As described above, it is important that the communication style reflects what the patient expects of the medical specialist. Physicians must be accountable to their patients, and must therefore prioritize communication. Also, terminal disease, advanced age, emergency care, the need to die with dignity, euthanasia, and assisted suicide, all raise ethical issues, and such patients require different types of support. Characteristic features of surgeon-patient communication have not been described [7]. In the present study, we identified two important factors: patients value thorough explanations, and they insist on the right to make their own choices. However, as subspecialities increase in number, it will be necessary to carefully define the ethics of medical care by reference to physician skill and legal issues. In obstetricians, high medical standards are associated with good explanations. In the future, the question arises as to who will regulate the use of technology in saving lives, facilitating birth, and exploring aspects of heredity. Furthermore, will this be a matter for medical ethics, the law, or scientific associations to decide? Much further thought on such issues is required.

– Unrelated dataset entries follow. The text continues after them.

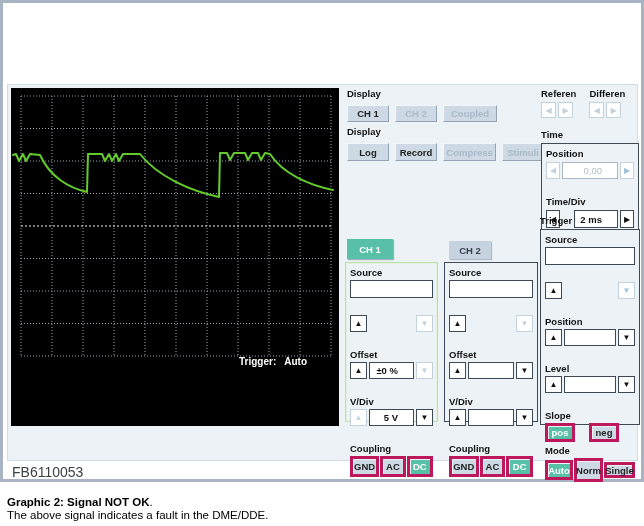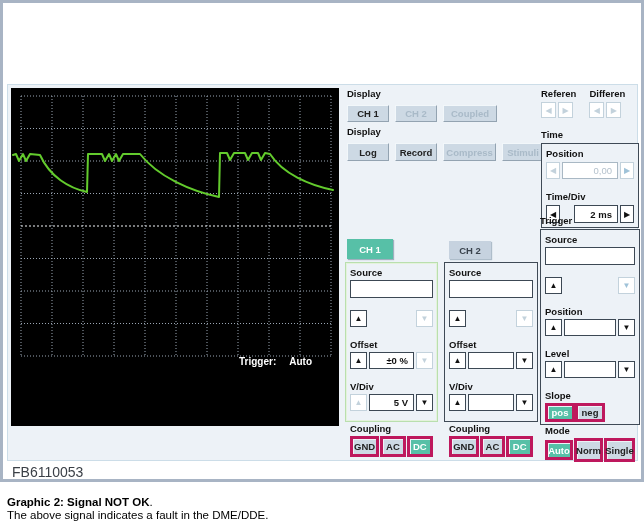--- a/index.html
+++ b/index.html
@@ -10,21 +10,21 @@
   .frame { position:absolute; left:0; top:0; width:644px; height:482px;
            border:3px solid #a8b4c4; background:#fff; }
 
   .content { position:absolute; left:4px; top:81px; width:631px; height:377px;
              background:#edf2f7; border:1px solid #ccdde8; }
 
   
   .scope { position:absolute; left:3px; top:3px; width:328px; height:338px; background:#000; }
   .scope svg { display:block; }
   .trigger-readout { position:absolute; left:228px; top:268px; color:#fff;
-                     font-size:10px; font-weight:bold; display:flex; gap:13px; }
+                     font-size:10px; font-weight:bold; display:flex; gap:8px; }
 
   
   .lbl { font-size:9.5px; font-weight:bold; color:#111; }
   .btn { background:#cdd9e4; border:1px solid; border-color:#f2f7fa #93a3b1 #93a3b1 #f2f7fa;
          font-size:9.5px; font-weight:bold; color:#222; display:flex; align-items:center;
          justify-content:center; cursor:default; }
   .btn.dis { color:#a9bac8; }
   .btn.dark { border:3px solid #be185d; box-shadow:inset 1px 1px 0 #eef3f7; }
   .btn.teal { background:#57c0a7; color:#fff; }
   .tab { font-size:9.5px; font-weight:bold; display:flex; align-items:center; justify-content:center; }
@@ -32,31 +32,31 @@
   .tab.gray { background:#c6d2df; color:#39424c; box-shadow:1px 1px 1px #aebdca; }
 
   .abox { width:17px; height:17px; background:#fff; border:1px solid #3c4854;
           font-size:8px; color:#111; display:flex; align-items:center; justify-content:center; }
   .abox.dis { border-color:#c3d2dc; color:#c3d2dc; }
   .abox.small { width:15px; height:16px; }
   .abox.blue { border-color:#c3d2dc; color:#9fc2d8; }
 
   .valbox { height:17px; background:#fff; border:1px solid #3c4854; font-size:9.5px;
             font-weight:bold; color:#111; display:flex; align-items:center;
-            justify-content:flex-end; padding-right:5px; }
+            justify-content:flex-end; padding-right:15px; }
   .valbox.dis { border-color:#a9b8c4; color:#b4c1cc; font-weight:normal; }
 
   .srcbox { height:18px; background:#fff; border:1px solid #3c4854; width:100%;
             font-size:9.5px; color:#111; padding:2px 3px; }
 
   .panel { position:absolute; background:#edf2f7; border:1px solid #3f4a56; padding:4px; }
   .panel.green { border:1px solid #b9dfae; box-shadow:0 0 0 1px #e4f2dc inset; }
 
   .row { display:flex; align-items:center; }
-  .mt2{margin-top:2px;} .mt3{margin-top:3px;} .mt5{margin-top:12px;} .mt6{margin-top:6px;}
+  .mt2{margin-top:2px;} .mt3{margin-top:3px;} .mt5{margin-top:17px;} .mt6{margin-top:6px;}
 
   
   .fig-id { position:absolute; left:9px; top:461px; font-size:14px; color:#3a3f46; }
   .caption { position:absolute; left:7px; top:496px; font-size:11.5px; color:#000; line-height:13px; }
   .caption .b { font-weight:bold; }
 </style>
 </head>
 <body>
 
 <div class="page">
@@ -280,27 +280,27 @@
                 <span>▲</span>
               </div>
             <div class="valbox" style="flex:1;"></div>
             <div class="abox">
                 <span>▼</span>
               </div>
           </div>
           <div class="lbl mt5">Slope</div>
           <div class="row mt2">
             <div class="btn dark teal" style="width:30px;height:19px;">pos</div>
-            <div class="btn dark" style="width:30px;height:19px;margin-left:0;">neg</div>
+            <div class="btn dark" style="width:30px;height:19px;margin-left:14px;">neg</div>
           </div>
           <div class="lbl mt3">Mode</div>
           <div class="row mt2">
             <div class="btn dark teal" style="width:29px;height:20px;">Auto</div>
             <div class="btn dark" style="width:29px;height:24px;margin-left:1px;">Norm</div>
-            <div class="btn dark" style="width:31px;height:24px;margin-left:1px;">Single</div>
+            <div class="btn dark" style="width:31px;height:16px;margin-left:1px;">Single</div>
           </div>
         </div>
       </div>
 
     </div>
 
     <div class="fig-id">FB6110053</div>
   </div>
 
   <div class="caption">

Limitations of the study and future problems
This study did not deal with all recent court decisions concerning violations of the physician’s duty to explain during the study period in Japan. Thus, bias may have been introduced because the decisions were published in only two journals as case reports based on the topic and a new interpretation of the laws, and cannot easily be subjected to tests of external validity. Therefore, our results should be interpreted with caution. It was also difficult to acquire all precedents, and compromises (where cases were settled out of court) were not included in analysis.
Furthermore, surgery and internal medicine departments feature subspecialists, but this is not the case in obstetrics and gynecology departments. We did not group physicians by subspecialities, as this would have rendered analysis difficult; rather, we defined major classes of expertise. This may have affected our results. Despite these limitations, we believe that our data are useful; we extracted as much information as possible from the relevant case reports.